Meine aelterer Bruder lernte derweil das Klavier zu spielen. Ich weiss nicht, ob ihm das zusagte, wie sprechen hier von einem Alter, in dem sich Brueder hassen und nicht miteinander reden, und spaeter hab ich ihn nie gefragt. Mein Bruder hat eine Gehoer fuer Toene, das steht fest, aber auch die Klavierstunden wurden seltener und irgendwann war ganz Schluss damit. Mein Bruder begann die Guitarre zu spielen. Und gar nicht mal schlecht. Guitarren sind natuerlich auch viel cooler als Klaviere oder als Floeten, da steigen dann schon mal die Begeisterung und Enthusiasmus. Meine Bruder wurde immer besser auf dem von ihm auserwaehlten Instrument, und ich konnte weder Floete noch Klavier noch sonst etwas spielen. Es kam zu einer Vereinbarung. Mein Bruder sollte mir die wichtigsten Akkorde auf der Guitarre beibringen, gegen einen geringen Lohn. Meine Eltern waren zufrieden, weil sich beide Soehne musikalisch betaetigten, ich war zufrieden, da Guitarren nunmal vier cooler als Floeten sind, und mein Bruder ware zufrieden ob des Geldes.

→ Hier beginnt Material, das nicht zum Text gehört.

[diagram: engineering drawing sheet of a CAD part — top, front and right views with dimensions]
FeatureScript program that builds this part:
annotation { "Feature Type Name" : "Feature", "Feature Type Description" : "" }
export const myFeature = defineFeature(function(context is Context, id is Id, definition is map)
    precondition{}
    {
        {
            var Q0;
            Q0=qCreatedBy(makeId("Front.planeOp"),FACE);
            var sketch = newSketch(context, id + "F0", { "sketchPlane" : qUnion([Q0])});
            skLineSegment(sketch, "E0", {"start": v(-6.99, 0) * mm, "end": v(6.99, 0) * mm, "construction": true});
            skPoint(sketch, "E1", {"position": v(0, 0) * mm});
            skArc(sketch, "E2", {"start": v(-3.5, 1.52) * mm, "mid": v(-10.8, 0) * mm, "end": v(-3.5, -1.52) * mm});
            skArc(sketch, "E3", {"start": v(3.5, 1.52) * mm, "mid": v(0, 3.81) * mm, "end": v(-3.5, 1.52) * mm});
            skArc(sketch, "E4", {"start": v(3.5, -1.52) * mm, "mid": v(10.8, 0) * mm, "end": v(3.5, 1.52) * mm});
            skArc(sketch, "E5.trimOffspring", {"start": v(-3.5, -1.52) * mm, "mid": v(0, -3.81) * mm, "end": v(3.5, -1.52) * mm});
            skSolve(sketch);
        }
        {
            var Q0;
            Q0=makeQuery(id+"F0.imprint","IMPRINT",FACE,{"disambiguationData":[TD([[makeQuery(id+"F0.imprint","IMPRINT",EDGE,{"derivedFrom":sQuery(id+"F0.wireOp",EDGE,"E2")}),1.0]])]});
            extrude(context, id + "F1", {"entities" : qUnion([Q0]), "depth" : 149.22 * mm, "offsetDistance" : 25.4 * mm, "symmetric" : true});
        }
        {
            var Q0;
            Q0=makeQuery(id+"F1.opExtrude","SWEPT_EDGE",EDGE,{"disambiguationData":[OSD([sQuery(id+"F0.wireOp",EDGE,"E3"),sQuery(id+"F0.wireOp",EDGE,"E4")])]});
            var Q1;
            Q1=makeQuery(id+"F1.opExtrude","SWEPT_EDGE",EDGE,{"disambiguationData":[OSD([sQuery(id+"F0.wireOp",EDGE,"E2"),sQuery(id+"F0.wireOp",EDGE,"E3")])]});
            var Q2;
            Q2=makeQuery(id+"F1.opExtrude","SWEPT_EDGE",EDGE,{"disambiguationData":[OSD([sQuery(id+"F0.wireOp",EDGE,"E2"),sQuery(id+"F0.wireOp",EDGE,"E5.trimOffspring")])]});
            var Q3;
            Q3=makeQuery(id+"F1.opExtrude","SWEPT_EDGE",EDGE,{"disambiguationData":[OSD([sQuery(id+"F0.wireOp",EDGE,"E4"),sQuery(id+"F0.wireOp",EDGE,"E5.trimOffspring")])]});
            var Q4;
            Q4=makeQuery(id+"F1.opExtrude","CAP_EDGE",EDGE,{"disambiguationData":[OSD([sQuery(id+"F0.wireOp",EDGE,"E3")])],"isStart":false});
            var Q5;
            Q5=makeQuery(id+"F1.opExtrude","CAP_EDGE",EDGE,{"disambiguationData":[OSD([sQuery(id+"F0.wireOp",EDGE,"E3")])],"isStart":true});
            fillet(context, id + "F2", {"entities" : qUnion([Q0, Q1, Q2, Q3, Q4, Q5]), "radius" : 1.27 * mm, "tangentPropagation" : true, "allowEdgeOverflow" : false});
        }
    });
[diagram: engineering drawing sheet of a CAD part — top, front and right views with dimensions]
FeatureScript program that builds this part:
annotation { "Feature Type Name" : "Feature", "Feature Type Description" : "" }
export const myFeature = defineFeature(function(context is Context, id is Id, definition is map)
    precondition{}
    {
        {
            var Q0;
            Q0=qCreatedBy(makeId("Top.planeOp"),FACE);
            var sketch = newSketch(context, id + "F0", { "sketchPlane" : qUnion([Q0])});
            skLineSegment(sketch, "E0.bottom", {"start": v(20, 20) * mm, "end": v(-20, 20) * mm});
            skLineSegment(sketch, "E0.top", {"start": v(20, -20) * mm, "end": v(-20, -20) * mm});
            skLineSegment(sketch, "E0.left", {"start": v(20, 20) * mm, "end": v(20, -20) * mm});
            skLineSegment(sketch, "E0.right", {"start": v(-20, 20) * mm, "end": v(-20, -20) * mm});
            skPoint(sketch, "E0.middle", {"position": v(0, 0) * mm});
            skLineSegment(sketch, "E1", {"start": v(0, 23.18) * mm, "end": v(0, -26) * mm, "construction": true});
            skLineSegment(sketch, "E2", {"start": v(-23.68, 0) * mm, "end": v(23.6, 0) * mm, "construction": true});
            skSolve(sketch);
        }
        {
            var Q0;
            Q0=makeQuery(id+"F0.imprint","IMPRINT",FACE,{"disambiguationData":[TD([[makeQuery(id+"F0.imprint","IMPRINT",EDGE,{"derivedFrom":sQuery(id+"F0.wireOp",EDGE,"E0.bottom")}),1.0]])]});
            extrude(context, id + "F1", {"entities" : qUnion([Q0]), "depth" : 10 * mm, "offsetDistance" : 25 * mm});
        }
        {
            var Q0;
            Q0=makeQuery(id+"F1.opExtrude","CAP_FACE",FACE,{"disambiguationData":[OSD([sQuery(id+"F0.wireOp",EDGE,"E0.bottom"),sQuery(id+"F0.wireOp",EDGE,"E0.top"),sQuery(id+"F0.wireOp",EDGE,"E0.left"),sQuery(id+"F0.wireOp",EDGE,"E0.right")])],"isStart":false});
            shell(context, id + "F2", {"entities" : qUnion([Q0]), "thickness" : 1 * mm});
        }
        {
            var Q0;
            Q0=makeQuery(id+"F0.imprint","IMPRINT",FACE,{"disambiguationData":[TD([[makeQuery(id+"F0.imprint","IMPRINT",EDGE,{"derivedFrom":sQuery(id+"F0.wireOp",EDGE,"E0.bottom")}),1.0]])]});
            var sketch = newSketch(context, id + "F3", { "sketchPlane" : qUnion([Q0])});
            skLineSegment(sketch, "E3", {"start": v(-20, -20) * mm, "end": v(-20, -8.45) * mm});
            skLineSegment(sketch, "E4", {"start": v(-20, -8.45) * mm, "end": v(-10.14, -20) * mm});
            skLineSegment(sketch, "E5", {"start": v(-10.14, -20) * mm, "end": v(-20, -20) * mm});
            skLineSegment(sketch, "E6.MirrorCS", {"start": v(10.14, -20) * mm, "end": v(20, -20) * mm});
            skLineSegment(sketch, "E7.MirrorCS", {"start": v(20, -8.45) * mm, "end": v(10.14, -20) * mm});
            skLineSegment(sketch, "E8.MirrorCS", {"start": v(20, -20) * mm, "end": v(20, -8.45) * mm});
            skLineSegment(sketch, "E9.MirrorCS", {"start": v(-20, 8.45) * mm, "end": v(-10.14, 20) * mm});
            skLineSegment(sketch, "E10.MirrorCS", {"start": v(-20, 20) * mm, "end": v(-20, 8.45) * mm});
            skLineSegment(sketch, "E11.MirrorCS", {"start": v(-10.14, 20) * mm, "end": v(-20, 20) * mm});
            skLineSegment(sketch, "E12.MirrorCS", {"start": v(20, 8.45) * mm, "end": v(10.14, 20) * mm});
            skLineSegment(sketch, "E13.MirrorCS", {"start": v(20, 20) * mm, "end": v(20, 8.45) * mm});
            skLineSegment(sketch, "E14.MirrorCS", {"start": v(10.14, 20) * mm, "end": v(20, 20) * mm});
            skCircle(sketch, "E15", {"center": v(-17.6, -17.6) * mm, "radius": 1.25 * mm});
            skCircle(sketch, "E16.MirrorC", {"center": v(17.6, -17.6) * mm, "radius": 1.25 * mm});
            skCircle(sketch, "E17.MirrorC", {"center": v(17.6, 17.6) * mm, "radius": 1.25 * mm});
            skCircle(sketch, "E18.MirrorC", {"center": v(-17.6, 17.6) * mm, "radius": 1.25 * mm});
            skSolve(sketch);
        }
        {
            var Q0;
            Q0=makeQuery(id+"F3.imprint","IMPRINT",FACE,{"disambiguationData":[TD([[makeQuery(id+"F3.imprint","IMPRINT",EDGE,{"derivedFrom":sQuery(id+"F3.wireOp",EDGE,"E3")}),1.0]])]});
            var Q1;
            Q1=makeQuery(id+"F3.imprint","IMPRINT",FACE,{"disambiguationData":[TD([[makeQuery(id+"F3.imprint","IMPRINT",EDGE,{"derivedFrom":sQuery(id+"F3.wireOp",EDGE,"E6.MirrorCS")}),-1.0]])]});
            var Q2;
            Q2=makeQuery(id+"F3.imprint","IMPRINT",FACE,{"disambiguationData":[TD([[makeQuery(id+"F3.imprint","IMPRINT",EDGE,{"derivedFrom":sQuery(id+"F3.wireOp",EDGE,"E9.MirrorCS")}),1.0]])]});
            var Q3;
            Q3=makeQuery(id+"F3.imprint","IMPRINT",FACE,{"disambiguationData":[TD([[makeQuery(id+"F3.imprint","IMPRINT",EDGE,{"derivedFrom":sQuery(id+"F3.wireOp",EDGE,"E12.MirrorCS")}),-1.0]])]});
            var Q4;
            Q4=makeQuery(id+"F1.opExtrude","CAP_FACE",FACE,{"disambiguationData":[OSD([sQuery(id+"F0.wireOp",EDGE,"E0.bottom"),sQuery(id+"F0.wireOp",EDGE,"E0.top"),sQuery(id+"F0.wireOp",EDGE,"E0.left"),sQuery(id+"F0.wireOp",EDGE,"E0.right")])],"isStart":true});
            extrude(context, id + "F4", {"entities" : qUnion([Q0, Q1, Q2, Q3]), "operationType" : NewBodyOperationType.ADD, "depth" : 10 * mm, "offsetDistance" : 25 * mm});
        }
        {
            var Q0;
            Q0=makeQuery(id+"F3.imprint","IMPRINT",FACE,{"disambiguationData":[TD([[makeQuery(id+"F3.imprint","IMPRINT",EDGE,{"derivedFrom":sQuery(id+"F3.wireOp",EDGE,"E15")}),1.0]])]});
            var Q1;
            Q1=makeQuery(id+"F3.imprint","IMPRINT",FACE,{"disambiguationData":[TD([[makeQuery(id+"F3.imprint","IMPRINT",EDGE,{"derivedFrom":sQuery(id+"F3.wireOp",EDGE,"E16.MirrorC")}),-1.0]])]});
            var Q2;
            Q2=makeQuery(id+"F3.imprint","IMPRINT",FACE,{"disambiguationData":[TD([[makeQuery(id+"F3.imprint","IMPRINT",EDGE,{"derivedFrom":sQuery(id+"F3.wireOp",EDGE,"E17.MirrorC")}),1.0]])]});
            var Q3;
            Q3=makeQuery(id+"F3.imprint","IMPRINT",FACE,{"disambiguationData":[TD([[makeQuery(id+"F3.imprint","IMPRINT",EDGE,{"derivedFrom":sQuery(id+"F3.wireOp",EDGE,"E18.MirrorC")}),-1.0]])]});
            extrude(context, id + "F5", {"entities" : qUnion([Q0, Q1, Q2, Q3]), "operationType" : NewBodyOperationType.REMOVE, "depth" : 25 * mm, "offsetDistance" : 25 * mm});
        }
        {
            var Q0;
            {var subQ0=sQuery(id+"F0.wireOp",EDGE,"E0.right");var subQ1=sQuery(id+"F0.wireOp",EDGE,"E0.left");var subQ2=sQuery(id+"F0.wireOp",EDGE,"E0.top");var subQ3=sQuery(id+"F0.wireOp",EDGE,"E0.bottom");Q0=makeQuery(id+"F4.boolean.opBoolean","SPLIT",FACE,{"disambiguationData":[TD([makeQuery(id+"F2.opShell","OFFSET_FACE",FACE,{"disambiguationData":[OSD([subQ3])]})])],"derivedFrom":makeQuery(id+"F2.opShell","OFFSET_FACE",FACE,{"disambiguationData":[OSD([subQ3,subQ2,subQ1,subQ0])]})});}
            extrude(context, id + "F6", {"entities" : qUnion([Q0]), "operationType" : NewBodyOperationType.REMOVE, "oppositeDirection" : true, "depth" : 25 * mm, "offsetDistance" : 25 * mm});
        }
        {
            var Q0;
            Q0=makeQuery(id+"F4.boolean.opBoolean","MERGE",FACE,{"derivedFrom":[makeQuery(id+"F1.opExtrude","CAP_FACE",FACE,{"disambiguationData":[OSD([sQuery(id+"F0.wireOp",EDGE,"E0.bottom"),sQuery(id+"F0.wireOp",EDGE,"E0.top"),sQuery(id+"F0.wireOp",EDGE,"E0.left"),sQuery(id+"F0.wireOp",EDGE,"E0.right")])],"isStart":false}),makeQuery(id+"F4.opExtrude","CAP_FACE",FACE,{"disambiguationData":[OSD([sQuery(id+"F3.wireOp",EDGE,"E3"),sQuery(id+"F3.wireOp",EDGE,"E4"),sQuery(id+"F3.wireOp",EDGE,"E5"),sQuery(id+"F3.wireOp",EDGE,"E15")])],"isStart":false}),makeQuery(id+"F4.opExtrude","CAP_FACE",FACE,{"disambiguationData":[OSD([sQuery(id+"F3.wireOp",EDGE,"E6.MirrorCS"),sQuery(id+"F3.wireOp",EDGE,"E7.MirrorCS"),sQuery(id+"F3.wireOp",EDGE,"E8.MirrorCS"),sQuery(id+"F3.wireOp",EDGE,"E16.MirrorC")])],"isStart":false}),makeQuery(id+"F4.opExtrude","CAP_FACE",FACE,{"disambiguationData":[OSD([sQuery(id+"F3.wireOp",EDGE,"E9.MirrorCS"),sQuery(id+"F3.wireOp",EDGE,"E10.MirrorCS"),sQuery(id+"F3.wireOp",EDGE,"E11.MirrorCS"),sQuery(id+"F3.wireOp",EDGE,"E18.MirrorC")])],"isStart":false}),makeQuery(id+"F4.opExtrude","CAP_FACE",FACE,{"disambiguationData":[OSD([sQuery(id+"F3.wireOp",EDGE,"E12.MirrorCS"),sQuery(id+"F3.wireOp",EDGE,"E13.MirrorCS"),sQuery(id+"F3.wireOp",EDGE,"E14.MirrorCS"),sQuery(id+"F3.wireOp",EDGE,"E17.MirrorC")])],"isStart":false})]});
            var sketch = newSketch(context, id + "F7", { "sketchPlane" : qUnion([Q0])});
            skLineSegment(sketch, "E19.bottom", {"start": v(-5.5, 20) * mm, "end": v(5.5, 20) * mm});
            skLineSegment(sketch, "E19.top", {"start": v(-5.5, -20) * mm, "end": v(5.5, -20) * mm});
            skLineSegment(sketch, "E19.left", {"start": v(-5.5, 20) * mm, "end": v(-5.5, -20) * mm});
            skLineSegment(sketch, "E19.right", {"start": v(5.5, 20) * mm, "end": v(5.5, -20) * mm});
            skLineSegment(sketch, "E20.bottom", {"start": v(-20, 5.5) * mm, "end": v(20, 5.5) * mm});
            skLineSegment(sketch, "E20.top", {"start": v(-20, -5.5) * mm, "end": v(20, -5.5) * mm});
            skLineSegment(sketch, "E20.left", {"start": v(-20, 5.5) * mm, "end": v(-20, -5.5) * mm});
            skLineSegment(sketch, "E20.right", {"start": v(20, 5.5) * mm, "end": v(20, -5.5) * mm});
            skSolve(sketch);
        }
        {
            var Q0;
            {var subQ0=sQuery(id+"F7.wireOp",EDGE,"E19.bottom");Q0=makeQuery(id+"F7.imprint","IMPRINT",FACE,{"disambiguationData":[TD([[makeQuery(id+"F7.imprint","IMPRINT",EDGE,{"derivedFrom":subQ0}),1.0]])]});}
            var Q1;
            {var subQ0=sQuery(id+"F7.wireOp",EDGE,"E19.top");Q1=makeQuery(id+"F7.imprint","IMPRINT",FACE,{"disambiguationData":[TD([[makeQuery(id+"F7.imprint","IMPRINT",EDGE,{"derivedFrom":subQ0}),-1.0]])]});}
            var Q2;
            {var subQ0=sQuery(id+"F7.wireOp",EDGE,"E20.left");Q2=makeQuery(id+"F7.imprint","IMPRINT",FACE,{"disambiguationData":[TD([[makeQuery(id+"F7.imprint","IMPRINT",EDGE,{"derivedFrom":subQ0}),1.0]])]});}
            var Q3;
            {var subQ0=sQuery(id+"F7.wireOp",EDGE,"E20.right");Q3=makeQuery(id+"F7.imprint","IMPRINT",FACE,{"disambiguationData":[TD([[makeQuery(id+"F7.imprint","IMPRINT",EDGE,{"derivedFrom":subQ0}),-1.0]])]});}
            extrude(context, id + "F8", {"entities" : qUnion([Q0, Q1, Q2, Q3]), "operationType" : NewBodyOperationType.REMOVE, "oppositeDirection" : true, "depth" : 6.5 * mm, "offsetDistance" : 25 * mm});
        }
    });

Win-win situation, wie es hier so schoen heisst.
Irgendwann begann ich mir nach einer stattlichen Anzahl von Stunden zusammen mit meinem Bruder selbst dieses und jenes beizubringen. Technisch spielte ich ziemlich sauber, ich konnnte Stunden damit verbringen Klassiker zu lernen, und solange zu spielen, bis ich sie tatasaechlich beherrschte. Ich mochte die Bluesgitaristen, ich verehrte die Banjospieler und versuchte mich an Stuecken von David Qualey oder Leo Kottke.
Das Problem war nur: Ich habe immer nachgespielt. Hier und da vielleicht eine kleiner Aenderung, Erweiterung, aber nichts wirklich eigenes, noch nicht mal eine Interpretation. Und jeder kann komplizierte Stuecke nachspielen. Es braucht ein paaar Jahre Geduld, aber irgendwann kann man es. Ich hatte die Geduld, war technisch vielleicht sogar begabt aber so kreativ wie eine Betonmischer.
Nur nachspielen ist uncool, da helfen auch coole Instrumente nichts. Ich gab auf und verkaufte alle Instrumente, sogar meine geliebte 12-Saitige. Case closed.
Vor ein paar Jahren erwarb ich wieder ein Guitarre, ich weiss gar nicht so recht wieso. Vielleicht beruhigt es mich, das Instrument zu besitzen. Nur fuer den Fall. Fuer den Fall, dass ich wieder anfangen moechte nachzuspielen.

dann koennen wir ja zusammen spielen. Du mit Deiner Guitarre und ich mit meiner Ukulele und dem Bass.
Wir koennten die neuen Arctic Monkeys werden.
Posted by: Fordiebianco | 11 January 2010 at 02:27 PM
Super Idee. Das riecht nach einem Welterfolg.